Start of Block
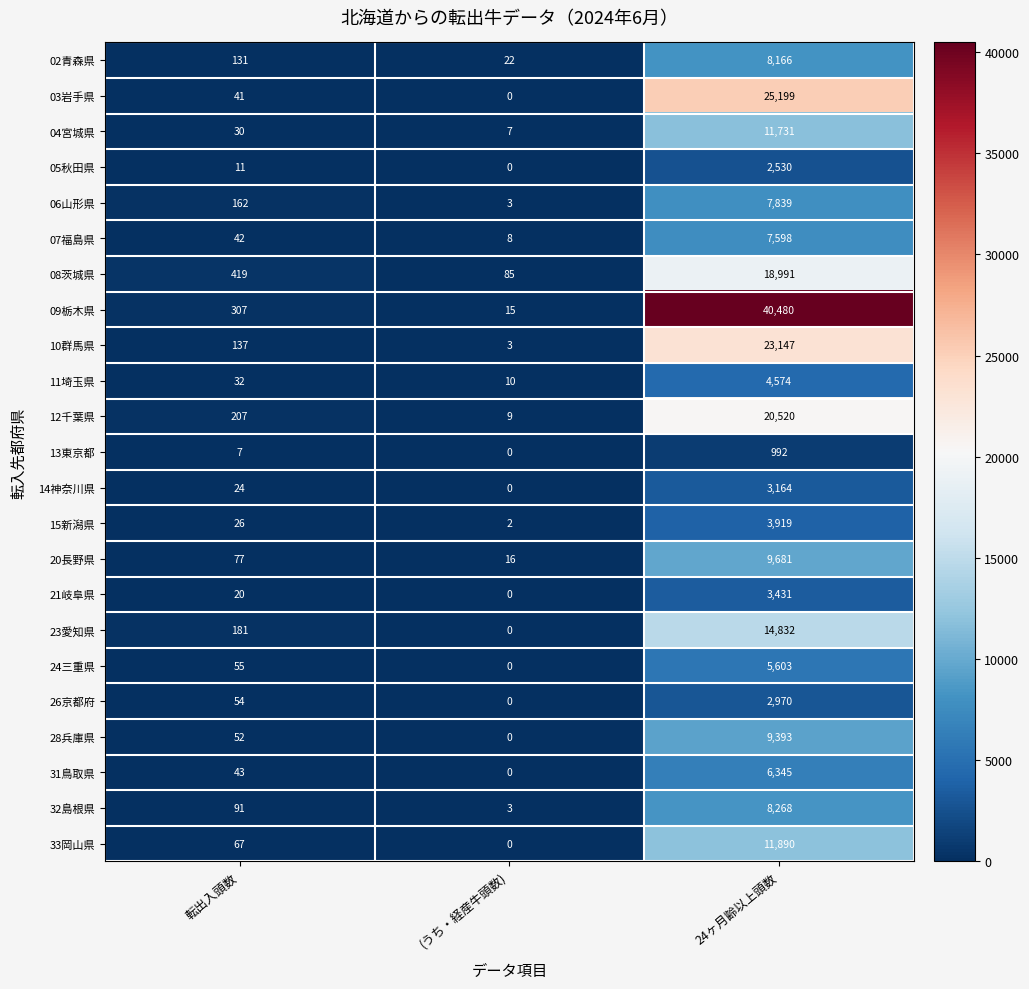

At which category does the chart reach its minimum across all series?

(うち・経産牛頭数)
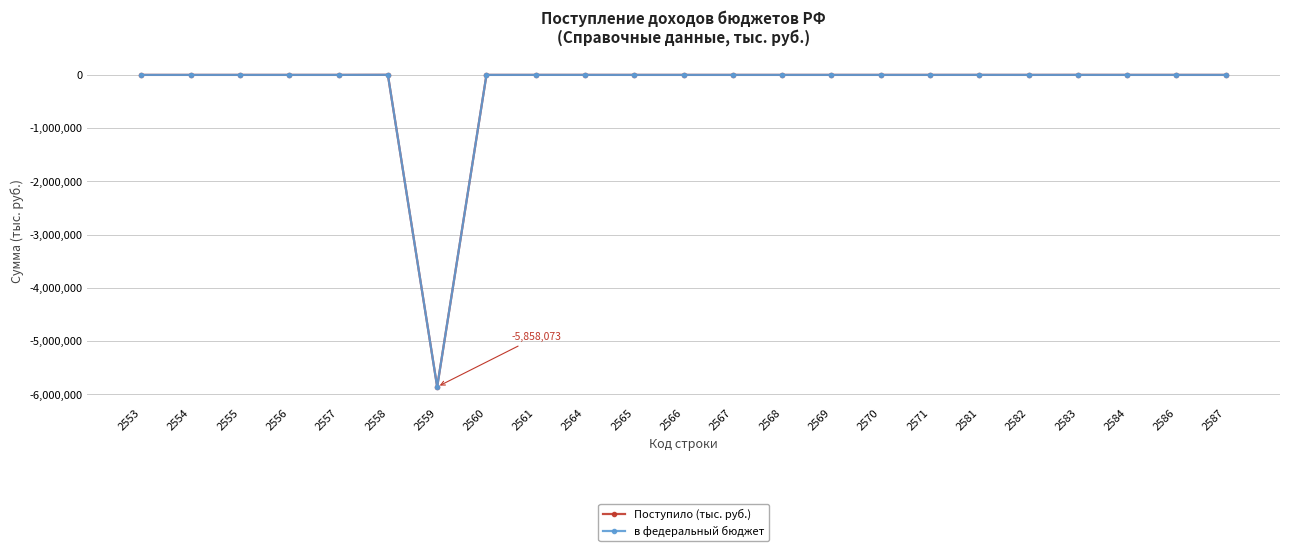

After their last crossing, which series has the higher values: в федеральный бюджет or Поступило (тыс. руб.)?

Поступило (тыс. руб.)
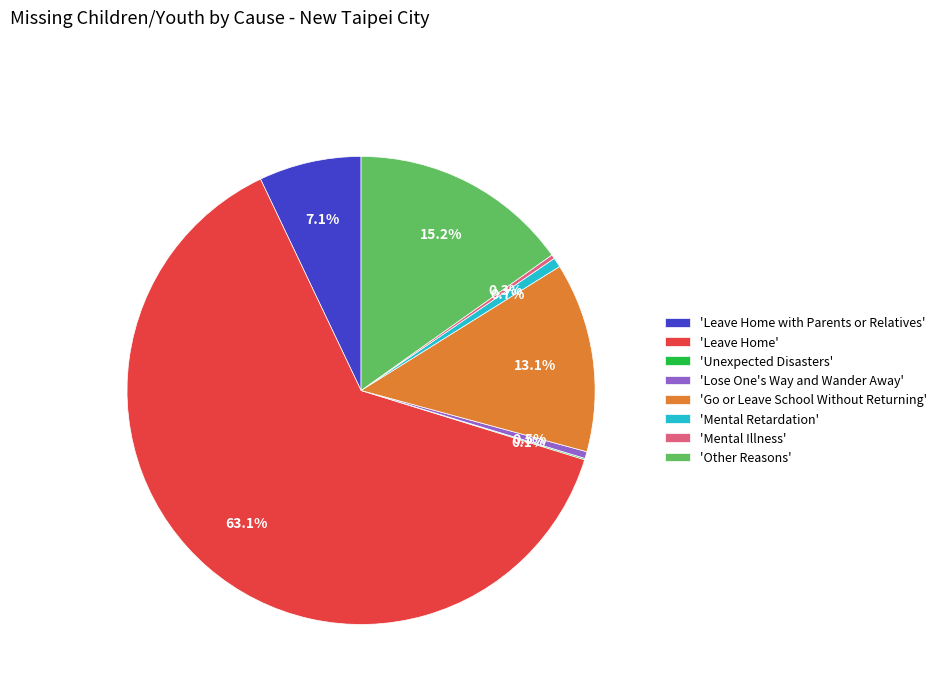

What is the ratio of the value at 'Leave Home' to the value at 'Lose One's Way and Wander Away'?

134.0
End of Block
Task instructions
Turn the lines of the listing above into a numbered list, leaving out the blank lines and the pictures.

Response
1. At which category does the chart reach its minimum across all series?
2. (うち・経産牛頭数)
3. After their last crossing, which series has the higher values: в федеральный бюджет or Поступило (тыс. руб.)?
4. Поступило (тыс. руб.)
5. What is the ratio of the value at 'Leave Home' to the value at 'Lose One's Way and Wander Away'?
6. 134.0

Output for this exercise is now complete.